Any issues mounting an on board charger to a carpeted floor board? Fire hazard?


----------



## dyeguy1212 (Apr 14, 2011)

Could prove to be a mistake. I wouldn't risk it, you never know if/when something can overheat.

Better safe than sorry.


----------



## jojo (Apr 14, 2011)

I don't think I would worry about it. Thats just me.


----------



## BYOB Fishing (Apr 14, 2011)

Do the directions say anthing about mounting locations? I think someone had a thread where they mouted theirs on a plastic cutting board to isolate it from the aluminum.  I think it was one of Bassboy's mods but I'm not sure. I've already bought a cutting board to mount mine on.


----------



## Bugpac (Apr 15, 2011)

They get very hot, I wouldn't mount it to carpet floor unless i stood it off a good ways.


----------



## jojo (Apr 15, 2011)

So it's ok as long as the wood doesn't have carpet?


----------



## bcbouy (Apr 15, 2011)

cut a piece of cement fiberboard to mount it on


----------



## Bugpac (Apr 15, 2011)

I wouldnt put mine on wood either. Id space it like 1.5" from anything flammable if it was me.


----------



## jojo (Apr 16, 2011)

Direct from my Minn Kota charger manual:

MOUNTING THE CHARGER:
Due to the weight of the charger and the pounding that boats routinely endure, take the time to securely mount the charger to prevent damage.

Mounting with bolts, nuts, and washers is preferable to mounting with screws. Use the largest diameter bolts possible, and use all four mounting holes.

Your battery charger is supplied with an AC plug holder designed to hold the power cord plug when not in use. Mount the AC plug holder with four screws in a convenient dry site to prevent corrosion to the AC plug and to prevent the AC plug from making contact with the battery posts.

CAUTION – Because the body of the battery charger is metallic, do not directly mount the charger to the hull of an aluminum boat.

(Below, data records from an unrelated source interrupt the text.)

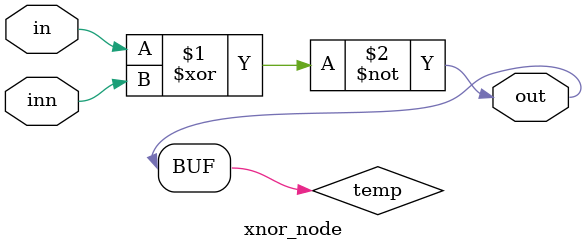
<source format=v>
`define WIDTH 8

module simple_op(a,b,out);
    input   [`WIDTH-1:0]a;
    input   [`WIDTH-1:0]b;
    output  [`WIDTH-1:0]out;
    wire    [`WIDTH-1:0]o;

genvar i;
generate
    for (i = 0; i < `WIDTH;i = i + 1) begin
      xnor_node NXNOR(                            //Change ***_node N***
        .in(a[i]),.inn(b[i]),
        .out(o[i]));
    end
  endgenerate
  assign out = o;
endmodule

module xnor_node(in,inn,out); //Change the title
  input in;
  input inn;
  output out;
  wire temp;
  
  xnor(temp,in,inn);         //Change function 
  assign out = temp;
  
endmodule 
</source>
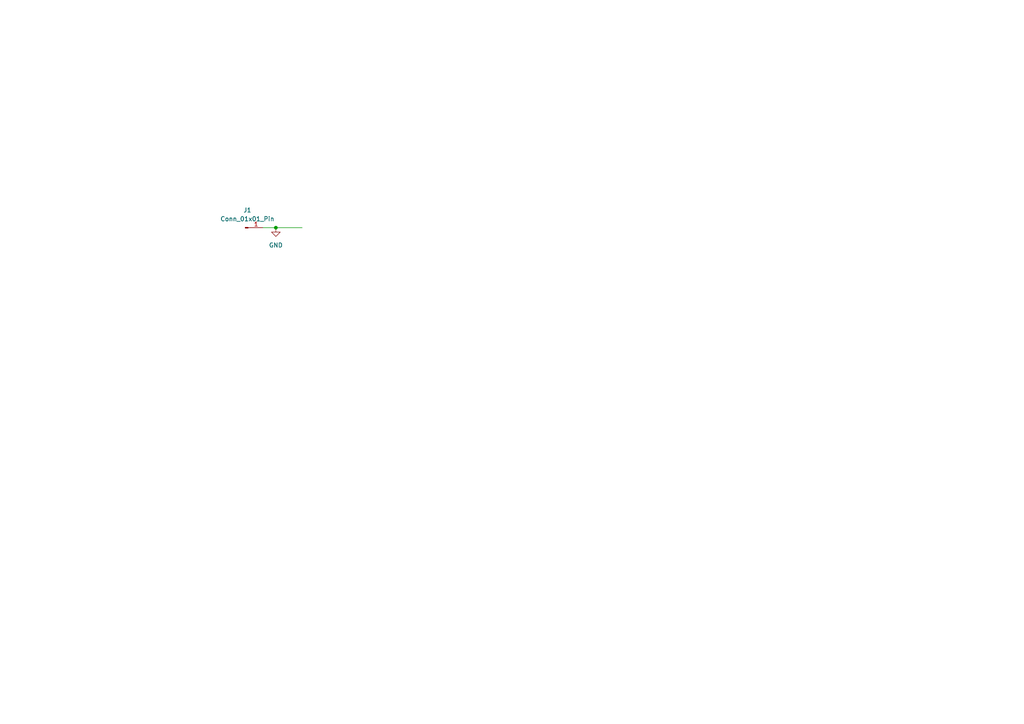
<source format=kicad_sch>
(kicad_sch (version 20230121) (generator eeschema)

  (uuid 56f0cf68-d50f-4aa6-b733-b60e88493e6e)

  (paper "A4")

  

  (junction (at 80.01 66.04) (diameter 0) (color 0 0 0 0)
    (uuid 1f1e324e-82ac-4b9c-91f0-c47b1f7b25fb)
  )

  (wire (pts (xy 80.01 66.04) (xy 87.63 66.04))
    (stroke (width 0) (type default))
    (uuid bca9d69e-2372-42c3-9a52-9bf8ba3e0831)
  )
  (wire (pts (xy 76.2 66.04) (xy 80.01 66.04))
    (stroke (width 0) (type default))
    (uuid e1fd454b-b271-45e4-a4f1-f657549a1ff8)
  )

  (symbol (lib_id "Connector:Conn_01x01_Pin") (at 71.12 66.04 0) (unit 1)
    (in_bom yes) (on_board yes) (dnp no) (fields_autoplaced)
    (uuid 3d5ac4a1-5f1d-49a7-b7ca-aedb378023be)
    (property "Reference" "J1" (at 71.755 60.96 0)
      (effects (font (size 1.27 1.27)))
    )
    (property "Value" "Conn_01x01_Pin" (at 71.755 63.5 0)
      (effects (font (size 1.27 1.27)))
    )
    (property "Footprint" "Connector_PinHeader_1.00mm:PinHeader_1x01_P1.00mm_Vertical" (at 71.12 66.04 0)
      (effects (font (size 1.27 1.27)) hide)
    )
    (property "Datasheet" "~" (at 71.12 66.04 0)
      (effects (font (size 1.27 1.27)) hide)
    )
    (pin "1" (uuid bba78b8f-fe9e-4f96-9337-2052d504ee6d))
    (instances
      (project "4K_wall_PCB"
        (path "/56f0cf68-d50f-4aa6-b733-b60e88493e6e"
          (reference "J1") (unit 1)
        )
      )
    )
  )

  (symbol (lib_id "power:GND") (at 80.01 66.04 0) (unit 1)
    (in_bom yes) (on_board yes) (dnp no) (fields_autoplaced)
    (uuid fad44575-1d01-42d8-9789-957cef658efa)
    (property "Reference" "#PWR01" (at 80.01 72.39 0)
      (effects (font (size 1.27 1.27)) hide)
    )
    (property "Value" "GND" (at 80.01 71.12 0)
      (effects (font (size 1.27 1.27)))
    )
    (property "Footprint" "" (at 80.01 66.04 0)
      (effects (font (size 1.27 1.27)) hide)
    )
    (property "Datasheet" "" (at 80.01 66.04 0)
      (effects (font (size 1.27 1.27)) hide)
    )
    (pin "1" (uuid e0d817af-ea52-4a76-9a81-02667a38c92f))
    (instances
      (project "4K_wall_PCB"
        (path "/56f0cf68-d50f-4aa6-b733-b60e88493e6e"
          (reference "#PWR01") (unit 1)
        )
      )
    )
  )

  (sheet_instances
    (path "/" (page "1"))
  )
)

</source>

Use a means of isolation (such as wood or plastic) to prevent the charger body as well as mounting fasteners from coming in contact with the aluminum boat structure or hull. Doing so will eliminate any risk of electrolysis that may occur when AC power is connected to the charger.


----------



## rusty.hook (Apr 24, 2011)

My 6 amp Motor Guide on board battery charger is encased in rubber/plastic and does not get hot. It is in the front compartment of my center console and I open the seat top for ventilation, plug and go.


----------



## TNtroller (Apr 24, 2011)

my oem onboard charger (tracker pt175) is mounted directly to the hull, you could put some spacers/washers to provide some ventilation flow around all sides of the charger as a preventive measure.


----------